Texto fornecido
Este mito da “condição” humana repousa sobre uma mistificação muito antiga que consiste sempre em colocar a Natureza no fundo da História. Todo o humanismo clássico postula que, esgravatando um pouco a história dos homens, a relatividade de suas instituições, ou a diversidade superficial de sua pele (...) depressa se chega ao âmago profundo de uma natureza humana universal. O humanismo progressista, pelo contrário, deve sempre pensar em inverter os termos desta velhíssima impostura, em decapar incessantemente a natureza, as suas “leis” e os seus “limites”, para nela descobrir a História e estabelecer finalmente a própria natureza como histórica.

Eternizar os gestos do homem, como é proposto por essa exposição pseudo-antropológica cuja linguagem é simultaneamente lírica e documental, constrange essa mesma gestualidade num mito que ignora seu próprio fundo histórico-cultural.

Dados fornecidos
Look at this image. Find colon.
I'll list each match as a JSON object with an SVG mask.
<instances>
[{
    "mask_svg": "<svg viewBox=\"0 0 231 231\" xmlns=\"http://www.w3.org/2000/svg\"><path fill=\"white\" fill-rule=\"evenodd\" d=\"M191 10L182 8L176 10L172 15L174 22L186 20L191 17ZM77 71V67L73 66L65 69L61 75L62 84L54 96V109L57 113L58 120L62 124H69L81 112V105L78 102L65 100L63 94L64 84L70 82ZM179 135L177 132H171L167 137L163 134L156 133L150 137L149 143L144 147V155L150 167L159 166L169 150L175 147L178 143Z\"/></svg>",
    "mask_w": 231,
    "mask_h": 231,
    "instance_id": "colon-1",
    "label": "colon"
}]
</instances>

Tarefas
A. Responda às perguntas abaixo com base no texto fornecido.
(i) Segundo o texto fornecido, sobre o que repousa o mito da "condição" humana?
(ii) O que o humanismo progressista deve decapar incessantemente?
(iii) Como é descrita a linguagem da exposição pseudo-antropológica?
B. Reescreva todas as linhas de dados, trocando "this image" por "this CT slice" e deixando todo o resto igual.
O texto fornecido e as linhas de dados não têm relação entre si.

Respostas
A.
(i) Repousa sobre uma mistificação muito antiga, que consiste sempre em colocar a Natureza no fundo da História.
(ii) A natureza, as suas "leis" e os seus "limites".
(iii) Como simultaneamente lírica e documental.

B.
Look at this CT slice. Find colon.
I'll list each match as a JSON object with an SVG mask.
<instances>
[{
    "mask_svg": "<svg viewBox=\"0 0 231 231\" xmlns=\"http://www.w3.org/2000/svg\"><path fill=\"white\" fill-rule=\"evenodd\" d=\"M191 10L182 8L176 10L172 15L174 22L186 20L191 17ZM77 71V67L73 66L65 69L61 75L62 84L54 96V109L57 113L58 120L62 124H69L81 112V105L78 102L65 100L63 94L64 84L70 82ZM179 135L177 132H171L167 137L163 134L156 133L150 137L149 143L144 147V155L150 167L159 166L169 150L175 147L178 143Z\"/></svg>",
    "mask_w": 231,
    "mask_h": 231,
    "instance_id": "colon-1",
    "label": "colon"
}]
</instances>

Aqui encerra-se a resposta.